--- WORK ITEM ---
Search the material for the word "passive" and copy every line in which it occurs.

###

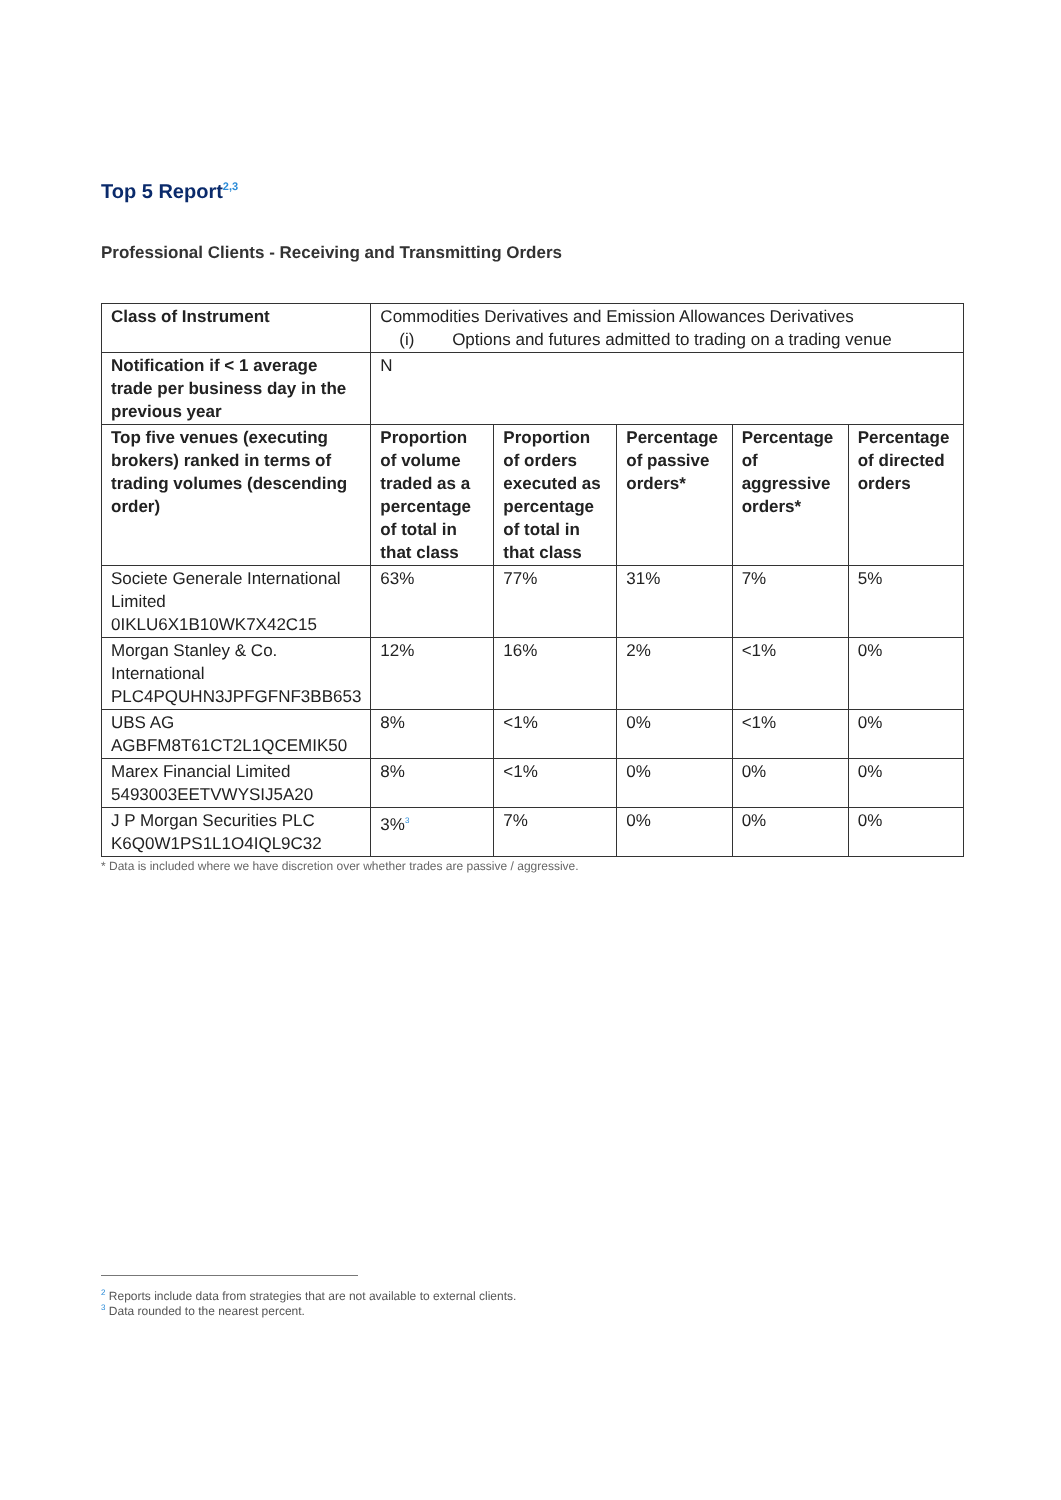Top 5 Report<sup>2,3</sup>
Professional Clients - Receiving and Transmitting Orders
| Class of Instrument | Commodities Derivatives and Emission Allowances Derivatives (i) Options and futures admitted to trading on a trading venue | | | | |
| Notification if < 1 average trade per business day in the previous year | N | | | | |
| Top five venues (executing brokers) ranked in terms of trading volumes (descending order) | Proportion of volume traded as a percentage of total in that class | Proportion of orders executed as percentage of total in that class | Percentage of passive orders* | Percentage of aggressive orders* | Percentage of directed orders |
| Societe Generale International Limited 0IKLU6X1B10WK7X42C15 | 63% | 77% | 31% | 7% | 5% |
| Morgan Stanley & Co. International PLC4PQUHN3JPFGFNF3BB653 | 12% | 16% | 2% | <1% | 0% |
| UBS AG AGBFM8T61CT2L1QCEMIK50 | 8% | <1% | 0% | <1% | 0% |
| Marex Financial Limited 5493003EETVWYSIJ5A20 | 8% | <1% | 0% | 0% | 0% |
| J P Morgan Securities PLC K6Q0W1PS1L1O4IQL9C32 | 3%<sup>3</sup> | 7% | 0% | 0% | 0% |
* Data is included where we have discretion over whether trades are passive / aggressive.
<sup>2</sup> Reports include data from strategies that are not available to external clients.
<sup>3</sup> Data rounded to the nearest percent.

###

--- OUTPUT OF THE TASK ---
| Top five venues (executing brokers) ranked in terms of trading volumes (descending order) | Proportion of volume traded as a percentage of total in that class | Proportion of orders executed as percentage of total in that class | Percentage of passive orders* | Percentage of aggressive orders* | Percentage of directed orders |
* Data is included where we have discretion over whether trades are passive / aggressive.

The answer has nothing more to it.